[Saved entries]
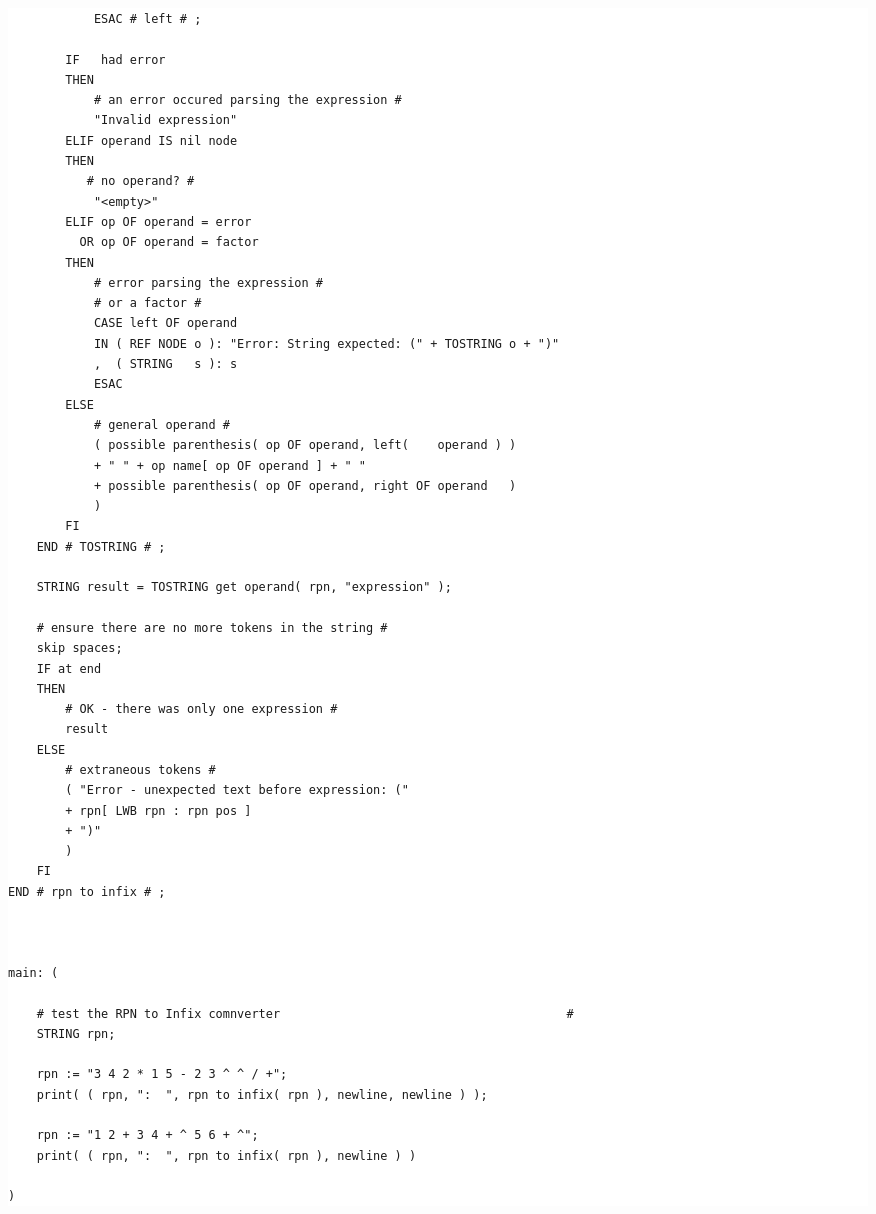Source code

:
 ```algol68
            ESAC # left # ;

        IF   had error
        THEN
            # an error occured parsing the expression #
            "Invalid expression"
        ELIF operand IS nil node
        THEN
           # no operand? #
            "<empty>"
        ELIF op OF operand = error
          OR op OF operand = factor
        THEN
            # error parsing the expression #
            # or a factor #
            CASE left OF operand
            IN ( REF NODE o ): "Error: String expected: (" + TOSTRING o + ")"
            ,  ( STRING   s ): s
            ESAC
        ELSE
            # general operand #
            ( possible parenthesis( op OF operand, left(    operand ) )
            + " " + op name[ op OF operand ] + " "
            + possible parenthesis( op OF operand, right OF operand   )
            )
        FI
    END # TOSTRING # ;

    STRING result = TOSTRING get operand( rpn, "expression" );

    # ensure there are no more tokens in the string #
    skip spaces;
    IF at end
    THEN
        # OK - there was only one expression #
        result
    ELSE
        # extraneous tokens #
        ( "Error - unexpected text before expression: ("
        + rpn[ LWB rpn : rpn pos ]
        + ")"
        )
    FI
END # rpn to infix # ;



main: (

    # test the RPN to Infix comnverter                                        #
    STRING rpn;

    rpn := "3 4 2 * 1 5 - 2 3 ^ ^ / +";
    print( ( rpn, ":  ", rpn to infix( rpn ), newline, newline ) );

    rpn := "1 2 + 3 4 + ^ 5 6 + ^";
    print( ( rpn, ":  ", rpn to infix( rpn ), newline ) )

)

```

* * *

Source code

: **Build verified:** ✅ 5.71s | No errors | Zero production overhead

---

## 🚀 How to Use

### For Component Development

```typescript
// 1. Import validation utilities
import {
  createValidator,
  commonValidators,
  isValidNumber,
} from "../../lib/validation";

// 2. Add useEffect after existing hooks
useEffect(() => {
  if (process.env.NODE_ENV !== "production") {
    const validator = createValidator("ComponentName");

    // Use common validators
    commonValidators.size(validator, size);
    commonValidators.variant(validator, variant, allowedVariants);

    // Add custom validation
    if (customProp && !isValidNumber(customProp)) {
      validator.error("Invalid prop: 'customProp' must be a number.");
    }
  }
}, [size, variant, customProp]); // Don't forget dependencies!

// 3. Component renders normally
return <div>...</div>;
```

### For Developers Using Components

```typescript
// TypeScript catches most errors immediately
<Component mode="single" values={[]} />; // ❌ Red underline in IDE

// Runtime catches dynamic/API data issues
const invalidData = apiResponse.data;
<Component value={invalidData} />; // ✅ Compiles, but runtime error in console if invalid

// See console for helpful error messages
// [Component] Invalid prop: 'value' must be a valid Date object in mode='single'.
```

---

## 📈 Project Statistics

...

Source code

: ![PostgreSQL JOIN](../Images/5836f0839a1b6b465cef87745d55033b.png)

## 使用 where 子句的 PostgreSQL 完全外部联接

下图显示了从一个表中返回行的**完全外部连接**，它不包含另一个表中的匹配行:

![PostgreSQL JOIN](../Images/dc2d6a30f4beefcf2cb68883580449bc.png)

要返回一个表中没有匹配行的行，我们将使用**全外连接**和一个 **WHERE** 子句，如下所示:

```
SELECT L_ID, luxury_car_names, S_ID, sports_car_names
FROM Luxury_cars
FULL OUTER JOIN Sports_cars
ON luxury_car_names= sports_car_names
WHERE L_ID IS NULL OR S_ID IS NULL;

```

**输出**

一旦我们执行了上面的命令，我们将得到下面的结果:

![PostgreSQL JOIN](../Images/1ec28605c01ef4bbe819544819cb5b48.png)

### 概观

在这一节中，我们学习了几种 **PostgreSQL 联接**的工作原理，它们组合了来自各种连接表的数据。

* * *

» INSTRUCTIONS FOR THE TASK
Where does the string "JOIN" occur in the data above? Copy every line that holds it.

» SOLUTION FOR THIS PROBLEM
: ![PostgreSQL JOIN](../Images/5836f0839a1b6b465cef87745d55033b.png)
![PostgreSQL JOIN](../Images/dc2d6a30f4beefcf2cb68883580449bc.png)
FULL OUTER JOIN Sports_cars
![PostgreSQL JOIN](../Images/1ec28605c01ef4bbe819544819cb5b48.png)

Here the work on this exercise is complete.